### [CONSIGNE 1]
Recopiez à l'identique la partie du listing qui commence à la ligne contenant « Which label corresponds » et se termine à la fin du listing, ces deux limites incluses. Ne reproduisez pas les images dans votre réponse.

+++ EXTRAIT DE PAGE

Tu t’assois sagement sur ta chaise dans une quelconque salle du pavillon Jean-Brillant pour attendre le début de ton cours… Un de tes seuls cours à option, profites-en… Cours d’économie. Silence… le prof commence à parler. Papier ou clavier à la main, tu rédiges par bribes l’essence de ce qui se rend à tes oreilles en te perdant dans tes propres logodédales. Soudain, entre le coût marginal minimum et le coût moyen minimum, une question chemine jusqu’à ton esprit… « Monsieur, que signifie le terme économie au juste ? » Bombage de torse… Providence… « Ah ! — rictus de fierté — Mais c’est l’oikonomia ! En grec ancien, cela signifie l’administration de la mai… » Tonnerre… Le soleil arrête sa course… Alain Deneault entre en trombe et crie : « J’ACCUSE ! »


Dans sa dernière série d’ouvrages, Alain Deneault, que l’on connaît surtout au Québec pour ses démystifications des paradis fiscaux et de l’industrie minière canadienne, tente d’élaborer une généalogie du terme économie, et ce dans l’objectif d’en dévoiler la polysémie et de finalement « enlever l’économie aux économistes » (Deneault [1], 11). Dans les trois premiers pamphlets de cette série, Deneault relève, plus ou moins à rebours, l’évolution de la signification de ce terme en commençant par analyser celle qu’il a prise sous la plume des naturalistes, puis en consacrant les deux autres à la théologie et à l’esthétique. Ce faisant, il soulève le legs — ou plutôt la corruption — de ces multiples significations à l’économie dans son acception capitaliste.


D’abord, l’étymologie même du mot économie est à remettre en question. Car qu’est-ce que cet oikos auquel réfère l’économie ? Plus que la maison, l’oikos renvoie à la notion d’un titre, de patrimoine appelé à se perpétuer, ainsi qu’à son patriarche, dont le rapport autoritaire vis-à-vis des membres de la maisonnée est en rapport d’imitation direct à Zeus. L’économie apparaît ainsi comme « principe référentiel assoyant ce qui fait autorité, bien avant de consister en une série de directives pragmatiques et d’adages pratiques sur la bonne gestion de l’habitat » (Deneault [3], 37). Ce principe est assis sur la « juste mesure, la pondération ou la limitation, toutes trois fonctions de nécessités » (Deneault [3], 38). Deneault retrace la transposition de ce principe en termes pratiques jusqu’à Aristote, pour qui la cité devient le sujet d’un discours économique sur des enjeux d’utilité et de justice. Mais au-delà du politique, l’économie s’est aussi transposée dans l’art des formes d’agencement, que ce soit en poésie, en rhétorique ou en musique, renvoyant à une idée d’harmonie naturelle de la structure et, par extension, de la présentation d’une substance.

++++++

### [CONSIGNE 2]
Dans l'extrait sur la généalogie du terme économie, énumérez les domaines de l'art des formes d'agencement dans lesquels l'économie s'est transposée.

+++ MATÉRIEL PRÉSENTÉ

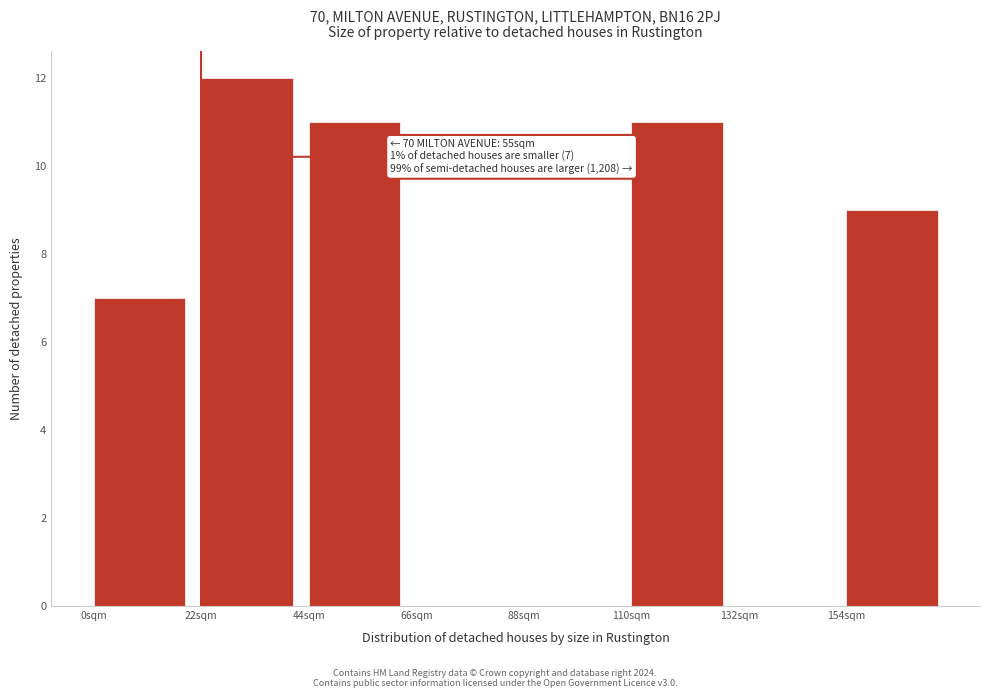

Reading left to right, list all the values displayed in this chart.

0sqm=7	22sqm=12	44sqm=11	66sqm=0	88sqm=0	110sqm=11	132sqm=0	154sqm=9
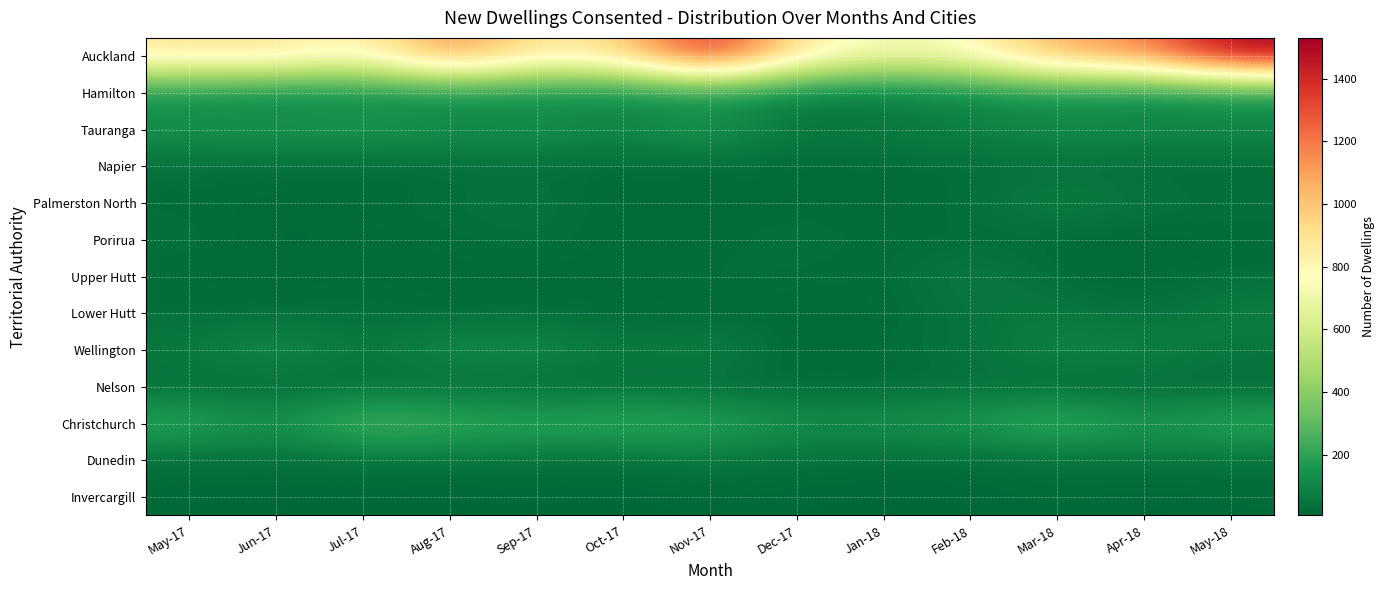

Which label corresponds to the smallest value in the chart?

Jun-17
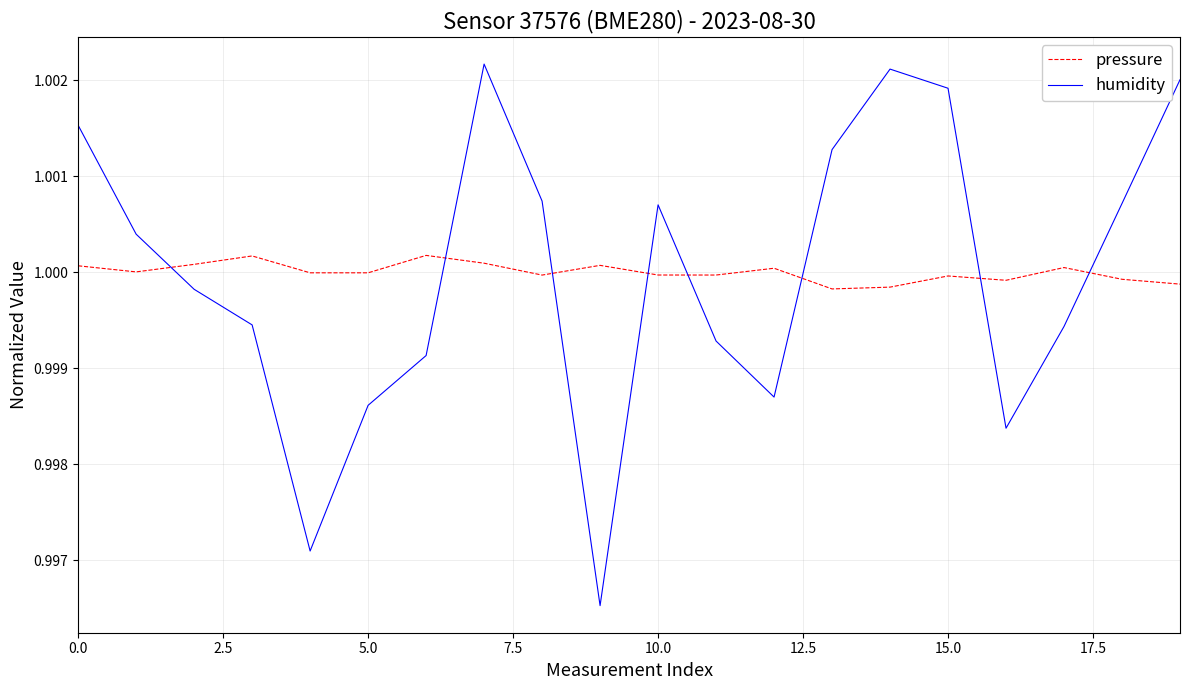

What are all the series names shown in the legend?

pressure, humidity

++++++

### [CORRIGÉ DÉTAILLÉ 1]
Which label corresponds to the smallest value in the chart?

Jun-17

What are all the series names shown in the legend?

pressure, humidity

### [CORRIGÉ DÉTAILLÉ 2]
La poésie, la rhétorique et la musique.